Si el país mediterráneo puede financiarse a unos costes soportables es gracias al rescate que Atenas denosta.
El primer ministro Alexis Tsipras y su ministro de Finanzas, Yanis Varoufakis, han empleado toda esta semana en pintar, ante los principales mandatarios europeos, el retrato de un país estrangulado por una deuda impagable y por la tutela exterior que ejerce la troika.
Sin duda, Grecia se encuentra al límite, como demuestra el hecho de que en tres semanas expira el rescate europeo del que se beneficia desde 2010, su renovación está bloqueda y sus bancos ya no se nutren de las vías de liquidez ordinarias del BCE.

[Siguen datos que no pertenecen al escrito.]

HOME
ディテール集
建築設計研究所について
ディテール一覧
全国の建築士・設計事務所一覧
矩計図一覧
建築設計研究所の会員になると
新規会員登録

La más pequeña economía del euro corre el riesgo de quedarse sin financiación en semanas. Sin embargo, no es el lastre del 175 por ciento del PIB de deuda lo que la ha puesto contra las cuerdas. Para evaluar si el pasivo es sostenible, junto al volumen total, hay que valorar la cuantía de sus intereses. Los que Grecia afronta no pasan, gracias al aval del tan denostado rescate, del 2,5 por ciento. Además, el pago de ese gravamen supondrá este año un 2,6 por ciento del PIB, el desembolso más bajo de todos los periféricos, incluida España. Tampoco la troika ha puesto de rodillas a Grecia. Lo hizo mucho antes una economía carente de toda industria y sustentada por un Estado clientelar. Y el mismo Tsipras es quien está cerca de terminar de asfixiar al país. Su plan de canje de títulos de deuda no puede sustituir al rescate, del mismo modo que sus impuestos sobre los ricos o su plan de lucha contra el fraude resulta incapaz de reemplazar los ajustes del gasto público.
Los compromisos a los que Grecia se sujetó para poner en marcha el auxilio fueron otros y Tsipras tiene que garantizar su cumplimiento mediante una hoja de ruta creíble. Si no lo hace, la única opción que permanece abierta es una indeseada salida del euro.